* Challenge a:
Return the records from the line that contains "name author: (Kunth) A. DC." through the line that contains "habitat: Mixed forest, Paspalum-Scleria", both included, copying each line without any change.

* Page text:
* * *

Again, the last president to lead a novel initiative in national security was Jimmy Carter, with his focus on human rights. Dismissed as naïve and pusillanimous, he became a one-term president. Trump has promised to end wasteful wars, to re-prioritize federal spending to focus on internal “security” measures such as national infrastructure, and to make NATO and other U.S. allies pay their fair share of defense costs.
If he carries through on these promises, he’ll be the first president since Ike to make a measurable and significant course correction to America’s warship of state. But first he needs to be held to account, most certainly at press conferences but elsewhere as well. Endless war is a threat to democracy; so too are politicians who posture but do nothing to rein in militarism, imperialism, and authoritarianism.
If Trump combines the two, if he doubles down on incessant war and a cult of authority, American democracy may suffer a mortal blow.
In a longer article for TomDispatch.com, I recently wrote about Donald Trump’s team of generals for national defense and homeland security. Trump wants four senior retired generals, two from the Army and two from the Marine Corps, to serve as his senior civilian advisers in matters of defense and security.
Here’s the point: You simply can’t have civilian control of the military when you appoint senior generals to these positions.
I’m astonished more Americans aren’t outraged at this. It’s a sign of how much militarism has gripped our nation and government, as well as the sweep and scope of the national security state.
I was reading Samuel Hynes’ excellent book, The Soldiers’ Tale: Bearing Witness to Modern War, and came across two passages that resonated with me. In talking about war as a culture, Hynes notes that “Military traditions, values, and patterns of behavior penetrate every aspect of army [and Marine Corps] life and make the most ordinary acts and feelings different.”
The generals Trump is hiring are all military careerists, men whose “traditions, values, and patterns of behavior” are steeped in the ways of the Army and Marine Corps, affecting even “the most ordinary acts and feelings.” Their behavior, their commitments, their loyalties, their world views, are the antithesis to civilian culture and to the ethos of democracy. (For example, General James Mattis, Trump’s selection as Secretary of Defense, is most often described as a “warrior-monk,” a man with a Spartan-like dedication to war. But would Athens have anointed a Spartan, even as its minister of war?)
Again, the point is not to attack the military. It’s that the U.S. government already has plenty of generals in charge, wielding enormous authority. Trump’s decision to add yet another layer of military authority to his government makes it less of a democracy and more of a junta.
A second point from Hynes. He notes how most citizen-soldiers in America’s military past were not war-lovers, but that a few were, notably General George S. Patton. In the same breath, Hynes notes that dictators like Hitler and Mussolini “loved war.”

* * *

* Exercise data:

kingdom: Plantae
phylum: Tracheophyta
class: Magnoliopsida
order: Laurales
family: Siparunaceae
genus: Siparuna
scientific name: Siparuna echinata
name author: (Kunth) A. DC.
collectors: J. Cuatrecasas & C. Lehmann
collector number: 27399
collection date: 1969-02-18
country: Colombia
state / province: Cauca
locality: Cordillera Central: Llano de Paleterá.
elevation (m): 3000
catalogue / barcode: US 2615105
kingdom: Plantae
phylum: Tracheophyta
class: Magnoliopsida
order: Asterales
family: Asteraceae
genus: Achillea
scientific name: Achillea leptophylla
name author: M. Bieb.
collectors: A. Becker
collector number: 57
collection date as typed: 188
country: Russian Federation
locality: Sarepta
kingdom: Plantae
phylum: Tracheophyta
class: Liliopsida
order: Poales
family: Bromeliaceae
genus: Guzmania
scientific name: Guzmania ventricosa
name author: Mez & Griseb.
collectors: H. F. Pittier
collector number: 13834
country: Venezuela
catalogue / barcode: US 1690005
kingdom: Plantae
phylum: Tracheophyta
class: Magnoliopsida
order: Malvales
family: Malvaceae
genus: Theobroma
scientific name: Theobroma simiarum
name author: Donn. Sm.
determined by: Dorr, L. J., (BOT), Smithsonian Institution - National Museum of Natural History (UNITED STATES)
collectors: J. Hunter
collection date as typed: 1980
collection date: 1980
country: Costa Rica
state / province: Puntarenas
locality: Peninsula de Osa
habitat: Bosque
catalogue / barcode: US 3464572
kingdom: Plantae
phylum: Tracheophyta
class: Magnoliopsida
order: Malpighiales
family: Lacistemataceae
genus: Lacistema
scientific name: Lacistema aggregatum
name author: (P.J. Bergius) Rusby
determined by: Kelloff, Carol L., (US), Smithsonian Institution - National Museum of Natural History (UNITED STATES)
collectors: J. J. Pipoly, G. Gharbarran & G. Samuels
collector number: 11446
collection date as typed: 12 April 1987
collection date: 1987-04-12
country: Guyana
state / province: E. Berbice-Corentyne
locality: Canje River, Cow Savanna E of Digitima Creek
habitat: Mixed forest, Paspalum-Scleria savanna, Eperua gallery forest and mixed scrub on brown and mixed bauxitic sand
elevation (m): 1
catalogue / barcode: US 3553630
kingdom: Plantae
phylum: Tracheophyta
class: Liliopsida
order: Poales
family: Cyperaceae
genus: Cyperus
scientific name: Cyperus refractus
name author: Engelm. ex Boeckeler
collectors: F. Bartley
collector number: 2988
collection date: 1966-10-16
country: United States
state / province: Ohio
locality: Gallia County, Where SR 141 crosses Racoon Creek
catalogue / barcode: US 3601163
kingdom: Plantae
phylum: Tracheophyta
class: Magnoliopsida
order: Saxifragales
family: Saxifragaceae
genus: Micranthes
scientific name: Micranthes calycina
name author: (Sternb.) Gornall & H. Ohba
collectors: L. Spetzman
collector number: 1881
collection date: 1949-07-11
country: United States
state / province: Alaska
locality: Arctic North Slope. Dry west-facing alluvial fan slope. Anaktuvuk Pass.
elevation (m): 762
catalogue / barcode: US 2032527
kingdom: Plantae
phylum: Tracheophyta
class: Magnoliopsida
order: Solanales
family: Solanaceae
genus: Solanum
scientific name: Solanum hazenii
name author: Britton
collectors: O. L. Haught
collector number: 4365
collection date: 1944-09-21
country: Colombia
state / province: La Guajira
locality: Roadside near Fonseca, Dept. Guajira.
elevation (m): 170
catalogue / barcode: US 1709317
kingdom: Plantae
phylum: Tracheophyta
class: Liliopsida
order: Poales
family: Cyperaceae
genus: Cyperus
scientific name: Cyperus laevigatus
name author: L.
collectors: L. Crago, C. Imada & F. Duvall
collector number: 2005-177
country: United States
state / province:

* * *

* Challenge b:
Summarize the commentary on Trump and militarism in two sentences.

* Complete output a:
name author: (Kunth) A. DC.
collectors: J. Cuatrecasas & C. Lehmann
collector number: 27399
collection date: 1969-02-18
country: Colombia
state / province: Cauca
locality: Cordillera Central: Llano de Paleterá.
elevation (m): 3000
catalogue / barcode: US 2615105
kingdom: Plantae
phylum: Tracheophyta
class: Magnoliopsida
order: Asterales
family: Asteraceae
genus: Achillea
scientific name: Achillea leptophylla
name author: M. Bieb.
collectors: A. Becker
collector number: 57
collection date as typed: 188
country: Russian Federation
locality: Sarepta
kingdom: Plantae
phylum: Tracheophyta
class: Liliopsida
order: Poales
family: Bromeliaceae
genus: Guzmania
scientific name: Guzmania ventricosa
name author: Mez & Griseb.
collectors: H. F. Pittier
collector number: 13834
country: Venezuela
catalogue / barcode: US 1690005
kingdom: Plantae
phylum: Tracheophyta
class: Magnoliopsida
order: Malvales
family: Malvaceae
genus: Theobroma
scientific name: Theobroma simiarum
name author: Donn. Sm.
determined by: Dorr, L. J., (BOT), Smithsonian Institution - National Museum of Natural History (UNITED STATES)
collectors: J. Hunter
collection date as typed: 1980
collection date: 1980
country: Costa Rica
state / province: Puntarenas
locality: Peninsula de Osa
habitat: Bosque
catalogue / barcode: US 3464572
kingdom: Plantae
phylum: Tracheophyta
class: Magnoliopsida
order: Malpighiales
family: Lacistemataceae
genus: Lacistema
scientific name: Lacistema aggregatum
name author: (P.J. Bergius) Rusby
determined by: Kelloff, Carol L., (US), Smithsonian Institution - National Museum of Natural History (UNITED STATES)
collectors: J. J. Pipoly, G. Gharbarran & G. Samuels
collector number: 11446
collection date as typed: 12 April 1987
collection date: 1987-04-12
country: Guyana
state / province: E. Berbice-Corentyne
locality: Canje River, Cow Savanna E of Digitima Creek
habitat: Mixed forest, Paspalum-Scleria savanna, Eperua gallery forest and mixed scrub on brown and mixed bauxitic sand

* Complete output b:
Trump has promised to end wasteful wars, shift federal spending toward internal security such as infrastructure, and make NATO and other allies pay their fair share of defense costs, but he needs to be held to account. He has also picked four senior retired generals as his senior civilian advisers on defense and security, which the writer argues rules out civilian control of the military and makes his government less of a democracy and more of a junta.